E.tv decries decline of free-to-air TV


Commercial broadcaster e.tv has raised concerns about the state of television in South Africa, pointing to what it says is the long-term decline of free-to-air TV, especially in the independent commercial free-to-air segment.

“The weakening of free-to-air broadcasting will have a profound impact on the fairness and equality of access to broadcasting,” e.tv CEO Marcel Golding said at the first day of public hearings by communications regulator Icasa into the state of competition in South Africa’s information and communications technology industry.

There has been a decline in the share of households that watch free-to-air channels, said Golding. That this number had dropped from 83% to 63% in seven years (not including viewers who watched these channels on a pay-TV platform).

The broadcaster said that although free-to-air advertising had grown, it had been far outpaced by the growth in advertising on rival MultiChoice’s DStv platform. It quoted figures saying that its advertising revenue had climbed by 5,75% for the period August 2010 to July 2013, while DStv’s had jumped by 21% in the same period.

Golding said Icasa should urgently take steps to protect the viability of the free-to-air sector. He recommended an amendment to the Electronics Communications Act on the must-carry rule that states that free-to-air channels must be carried by satellite or pay-TV operators.

The broadcaster also recommended amendments to the act dealing with pay-TV’s access to advertising revenues and subscription operators’ licence conditions. It said sports broadcasting regulations should be amended and urged Icasa to develop regulations prohibiting pay-TV operators from entering into exclusive agreements with community broadcasters.
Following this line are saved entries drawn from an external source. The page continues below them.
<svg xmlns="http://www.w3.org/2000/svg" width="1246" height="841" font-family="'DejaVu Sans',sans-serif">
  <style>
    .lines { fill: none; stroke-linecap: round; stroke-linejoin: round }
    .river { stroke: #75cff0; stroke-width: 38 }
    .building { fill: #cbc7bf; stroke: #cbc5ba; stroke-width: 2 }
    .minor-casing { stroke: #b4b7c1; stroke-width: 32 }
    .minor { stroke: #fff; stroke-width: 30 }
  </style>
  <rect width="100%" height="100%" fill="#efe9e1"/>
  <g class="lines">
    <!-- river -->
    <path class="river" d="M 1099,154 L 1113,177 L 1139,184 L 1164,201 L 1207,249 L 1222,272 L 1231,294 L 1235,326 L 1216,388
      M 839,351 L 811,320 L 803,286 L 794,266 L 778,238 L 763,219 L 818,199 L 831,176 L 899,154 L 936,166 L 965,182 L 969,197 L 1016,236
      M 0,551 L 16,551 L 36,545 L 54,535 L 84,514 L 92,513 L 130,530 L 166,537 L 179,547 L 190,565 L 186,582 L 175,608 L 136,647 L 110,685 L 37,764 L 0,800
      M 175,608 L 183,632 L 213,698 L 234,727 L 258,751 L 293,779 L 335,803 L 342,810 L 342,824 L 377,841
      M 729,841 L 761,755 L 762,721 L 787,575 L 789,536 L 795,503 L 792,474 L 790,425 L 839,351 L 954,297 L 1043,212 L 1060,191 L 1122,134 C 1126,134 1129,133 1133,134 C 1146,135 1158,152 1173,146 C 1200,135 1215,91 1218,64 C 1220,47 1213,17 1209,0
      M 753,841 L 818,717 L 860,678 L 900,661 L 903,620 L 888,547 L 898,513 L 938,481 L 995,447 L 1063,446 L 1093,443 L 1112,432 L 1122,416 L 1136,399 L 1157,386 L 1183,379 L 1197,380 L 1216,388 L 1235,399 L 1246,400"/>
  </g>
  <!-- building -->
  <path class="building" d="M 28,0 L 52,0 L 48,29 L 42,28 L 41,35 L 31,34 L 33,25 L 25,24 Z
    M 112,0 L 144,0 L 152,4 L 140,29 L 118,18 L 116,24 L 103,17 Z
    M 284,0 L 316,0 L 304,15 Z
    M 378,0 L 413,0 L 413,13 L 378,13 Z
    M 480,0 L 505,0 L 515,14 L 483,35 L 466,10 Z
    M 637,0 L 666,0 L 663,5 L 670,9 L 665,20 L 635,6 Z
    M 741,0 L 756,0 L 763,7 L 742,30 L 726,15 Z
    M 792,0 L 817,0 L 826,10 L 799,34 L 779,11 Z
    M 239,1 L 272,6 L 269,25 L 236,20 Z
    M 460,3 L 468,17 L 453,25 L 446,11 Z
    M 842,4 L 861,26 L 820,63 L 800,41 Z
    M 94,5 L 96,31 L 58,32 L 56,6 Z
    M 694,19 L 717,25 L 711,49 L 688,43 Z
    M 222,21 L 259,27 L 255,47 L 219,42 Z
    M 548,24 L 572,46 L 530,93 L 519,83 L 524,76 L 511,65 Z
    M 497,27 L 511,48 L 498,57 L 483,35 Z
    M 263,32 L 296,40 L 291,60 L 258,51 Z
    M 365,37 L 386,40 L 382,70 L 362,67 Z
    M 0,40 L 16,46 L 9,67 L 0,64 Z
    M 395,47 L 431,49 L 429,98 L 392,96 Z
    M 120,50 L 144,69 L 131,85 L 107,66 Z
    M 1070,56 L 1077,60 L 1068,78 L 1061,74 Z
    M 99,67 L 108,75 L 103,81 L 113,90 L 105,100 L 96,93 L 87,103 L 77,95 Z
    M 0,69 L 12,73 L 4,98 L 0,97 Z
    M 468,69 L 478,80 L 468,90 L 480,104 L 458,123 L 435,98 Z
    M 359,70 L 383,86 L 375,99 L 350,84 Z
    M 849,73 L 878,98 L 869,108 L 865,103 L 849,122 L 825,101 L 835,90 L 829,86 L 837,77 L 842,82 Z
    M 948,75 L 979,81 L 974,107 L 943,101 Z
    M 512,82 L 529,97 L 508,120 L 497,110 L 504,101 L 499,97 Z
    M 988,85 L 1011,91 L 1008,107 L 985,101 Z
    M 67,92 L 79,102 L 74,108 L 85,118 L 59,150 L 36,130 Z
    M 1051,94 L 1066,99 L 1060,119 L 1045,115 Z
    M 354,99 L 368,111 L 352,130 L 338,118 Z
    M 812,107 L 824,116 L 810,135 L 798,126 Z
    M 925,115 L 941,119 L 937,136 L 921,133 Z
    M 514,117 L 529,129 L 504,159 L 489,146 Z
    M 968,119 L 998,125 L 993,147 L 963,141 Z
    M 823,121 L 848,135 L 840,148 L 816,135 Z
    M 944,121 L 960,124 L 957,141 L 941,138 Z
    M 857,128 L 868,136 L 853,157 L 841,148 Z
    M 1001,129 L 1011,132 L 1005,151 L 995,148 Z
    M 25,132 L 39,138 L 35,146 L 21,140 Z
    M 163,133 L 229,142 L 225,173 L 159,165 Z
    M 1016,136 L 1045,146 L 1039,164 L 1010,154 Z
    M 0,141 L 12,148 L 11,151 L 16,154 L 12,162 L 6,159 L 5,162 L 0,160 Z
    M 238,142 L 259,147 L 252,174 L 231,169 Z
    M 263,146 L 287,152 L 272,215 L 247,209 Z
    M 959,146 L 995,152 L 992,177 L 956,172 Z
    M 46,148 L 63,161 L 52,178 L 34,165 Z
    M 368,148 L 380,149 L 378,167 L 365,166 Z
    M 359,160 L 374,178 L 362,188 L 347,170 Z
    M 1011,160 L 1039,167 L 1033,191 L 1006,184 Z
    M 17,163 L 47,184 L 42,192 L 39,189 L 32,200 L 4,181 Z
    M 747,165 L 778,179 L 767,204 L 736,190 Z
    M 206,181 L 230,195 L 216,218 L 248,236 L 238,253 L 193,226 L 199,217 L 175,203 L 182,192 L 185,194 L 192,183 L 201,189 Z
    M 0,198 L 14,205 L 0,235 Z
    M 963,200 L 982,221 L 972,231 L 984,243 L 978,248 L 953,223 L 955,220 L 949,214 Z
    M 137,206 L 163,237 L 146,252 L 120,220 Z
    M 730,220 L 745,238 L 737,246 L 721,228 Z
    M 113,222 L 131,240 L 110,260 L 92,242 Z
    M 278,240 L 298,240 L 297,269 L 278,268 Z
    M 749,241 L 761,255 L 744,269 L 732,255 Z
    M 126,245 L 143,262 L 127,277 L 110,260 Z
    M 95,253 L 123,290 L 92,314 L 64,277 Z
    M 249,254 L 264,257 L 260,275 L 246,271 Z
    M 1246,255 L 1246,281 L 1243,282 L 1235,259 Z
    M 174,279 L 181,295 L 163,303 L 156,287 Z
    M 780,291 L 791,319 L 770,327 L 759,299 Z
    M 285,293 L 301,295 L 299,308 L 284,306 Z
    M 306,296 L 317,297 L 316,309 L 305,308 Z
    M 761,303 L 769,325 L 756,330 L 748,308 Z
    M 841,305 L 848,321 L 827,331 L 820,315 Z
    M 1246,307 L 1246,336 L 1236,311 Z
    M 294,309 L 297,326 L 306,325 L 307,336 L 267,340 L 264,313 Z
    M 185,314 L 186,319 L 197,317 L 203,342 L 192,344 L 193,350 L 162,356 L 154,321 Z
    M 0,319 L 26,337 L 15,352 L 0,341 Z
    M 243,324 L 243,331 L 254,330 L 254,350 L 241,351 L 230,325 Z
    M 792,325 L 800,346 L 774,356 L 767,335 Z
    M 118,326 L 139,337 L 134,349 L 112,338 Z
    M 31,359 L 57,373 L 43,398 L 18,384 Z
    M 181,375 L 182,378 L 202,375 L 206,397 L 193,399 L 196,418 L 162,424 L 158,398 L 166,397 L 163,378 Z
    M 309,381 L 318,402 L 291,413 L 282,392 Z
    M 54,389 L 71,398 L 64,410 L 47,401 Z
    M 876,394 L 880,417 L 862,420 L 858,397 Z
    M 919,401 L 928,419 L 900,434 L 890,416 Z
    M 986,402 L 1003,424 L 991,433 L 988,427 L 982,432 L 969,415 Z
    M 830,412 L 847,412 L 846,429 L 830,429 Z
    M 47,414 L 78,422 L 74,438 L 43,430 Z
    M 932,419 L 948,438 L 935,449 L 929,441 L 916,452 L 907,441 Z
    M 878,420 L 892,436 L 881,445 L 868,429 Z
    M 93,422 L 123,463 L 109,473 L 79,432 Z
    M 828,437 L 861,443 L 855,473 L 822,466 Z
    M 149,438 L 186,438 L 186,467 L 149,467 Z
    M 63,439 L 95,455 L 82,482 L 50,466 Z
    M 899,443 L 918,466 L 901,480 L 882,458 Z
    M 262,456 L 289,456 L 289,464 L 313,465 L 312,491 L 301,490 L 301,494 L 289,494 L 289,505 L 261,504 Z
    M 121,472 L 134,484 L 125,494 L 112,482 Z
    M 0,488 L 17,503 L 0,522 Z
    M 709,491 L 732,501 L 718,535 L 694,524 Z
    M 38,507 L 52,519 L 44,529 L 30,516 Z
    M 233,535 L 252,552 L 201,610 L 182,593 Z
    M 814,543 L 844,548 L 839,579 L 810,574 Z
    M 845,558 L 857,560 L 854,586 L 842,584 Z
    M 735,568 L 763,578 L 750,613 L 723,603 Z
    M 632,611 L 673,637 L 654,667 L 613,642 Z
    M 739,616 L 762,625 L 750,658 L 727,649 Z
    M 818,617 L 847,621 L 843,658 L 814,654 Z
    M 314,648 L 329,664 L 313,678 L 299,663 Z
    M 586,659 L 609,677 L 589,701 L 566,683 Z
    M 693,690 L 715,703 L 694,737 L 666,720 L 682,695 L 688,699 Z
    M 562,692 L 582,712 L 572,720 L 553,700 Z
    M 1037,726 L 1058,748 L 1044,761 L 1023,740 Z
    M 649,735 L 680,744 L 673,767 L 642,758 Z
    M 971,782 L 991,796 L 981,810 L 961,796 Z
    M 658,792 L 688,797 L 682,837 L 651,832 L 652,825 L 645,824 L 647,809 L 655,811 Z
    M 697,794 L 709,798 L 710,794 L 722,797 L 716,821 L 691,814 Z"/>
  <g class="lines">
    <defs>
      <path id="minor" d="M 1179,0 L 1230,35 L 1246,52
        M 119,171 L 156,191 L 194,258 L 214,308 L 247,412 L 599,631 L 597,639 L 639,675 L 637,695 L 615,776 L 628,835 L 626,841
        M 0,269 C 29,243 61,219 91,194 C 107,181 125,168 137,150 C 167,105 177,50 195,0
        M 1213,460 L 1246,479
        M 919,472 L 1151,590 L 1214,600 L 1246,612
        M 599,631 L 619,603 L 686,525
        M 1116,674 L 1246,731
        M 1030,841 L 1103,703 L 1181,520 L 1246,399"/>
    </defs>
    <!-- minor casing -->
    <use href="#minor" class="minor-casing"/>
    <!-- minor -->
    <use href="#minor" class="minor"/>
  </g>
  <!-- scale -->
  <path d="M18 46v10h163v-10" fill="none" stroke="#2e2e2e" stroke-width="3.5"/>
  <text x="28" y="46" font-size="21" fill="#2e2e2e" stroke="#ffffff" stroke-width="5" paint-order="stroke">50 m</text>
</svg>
It also recommended that regulations be put in place that “mandate access on fair, reasonable and non-discriminatory terms to the set-top boxes of pay-TV operators”.

Regulations should limit the pay-TV window for movie rights to 18 months, making such rights available for free-to-air licensing, said Golding.

“Without proper regulation to achieve these objectives, TV would be driven by purely commercial factors — for example, only providing quality TV to those who can pay the most,” he said. “If we can’t protect our advertising market, our ability to compete becomes very difficult. If we don’t have the rights to broadcast certain sports, our platform becomes very difficult to promote.”

Icasa intends using its research in crafting future regulations and in deciding where to intervene in markets with pro-competitive measures. It will investigate where the bottlenecks are to competition across the telecoms, broadcasting and postal services sectors.

After this week’s hearings are concluded, the authority will produce a draft findings and recommendations document for further public input.

Thereafter, Icasa will make available its final recommendations. It hopes to complete this process by the end of the year, but timing depends on how complicated it gets, said councillor William Currie.